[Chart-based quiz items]
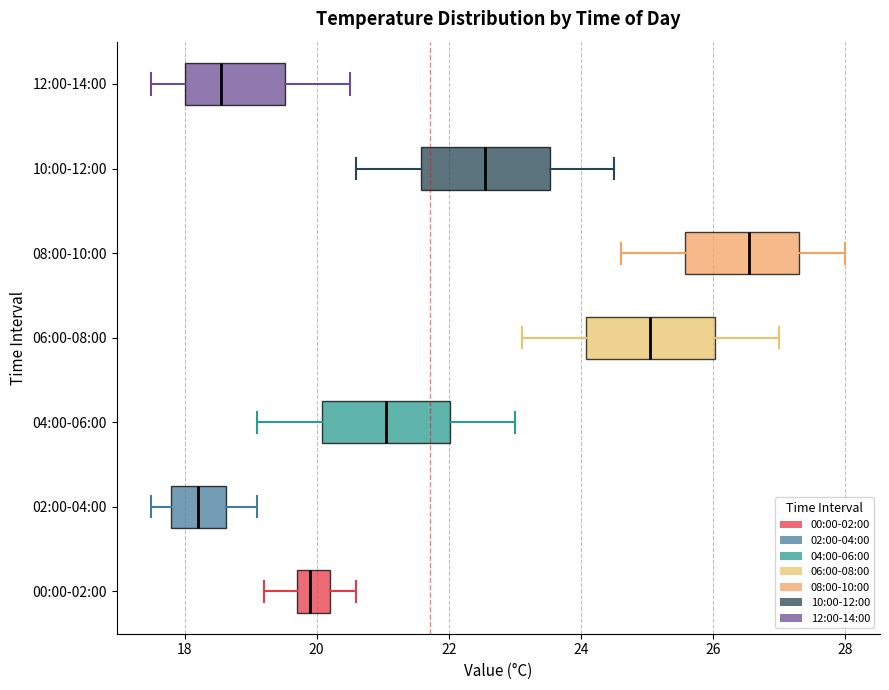

Reading bottom to top, read every box against the x-axis: the position of its median line, the range the box covers, and the ends of its whiskers. The values are not printed on the chart, so give them approximately, as read against the axis.

00:00-02:00: median 20.0, box 19.8 to 20.2, whiskers 19.2 to 20.6
02:00-04:00: median 18.2, box 17.8 to 18.6, whiskers 17.6 to 19.2
04:00-06:00: median 21.0, box 20.0 to 22.0, whiskers 19.2 to 23.0
06:00-08:00: median 25.0, box 24.0 to 26.0, whiskers 23.2 to 27.0
08:00-10:00: median 26.6, box 25.6 to 27.4, whiskers 24.6 to 28.0
10:00-12:00: median 22.6, box 21.6 to 23.6, whiskers 20.6 to 24.6
12:00-14:00: median 18.6, box 18.0 to 19.6, whiskers 17.6 to 20.6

Assignment: Reproduce the material above word for word, leaving out the picture.

Exercise solution:
Reading bottom to top, read every box against the x-axis: the position of its median line, the range the box covers, and the ends of its whiskers. The values are not printed on the chart, so give them approximately, as read against the axis.

00:00-02:00: median 20.0, box 19.8 to 20.2, whiskers 19.2 to 20.6
02:00-04:00: median 18.2, box 17.8 to 18.6, whiskers 17.6 to 19.2
04:00-06:00: median 21.0, box 20.0 to 22.0, whiskers 19.2 to 23.0
06:00-08:00: median 25.0, box 24.0 to 26.0, whiskers 23.2 to 27.0
08:00-10:00: median 26.6, box 25.6 to 27.4, whiskers 24.6 to 28.0
10:00-12:00: median 22.6, box 21.6 to 23.6, whiskers 20.6 to 24.6
12:00-14:00: median 18.6, box 18.0 to 19.6, whiskers 17.6 to 20.6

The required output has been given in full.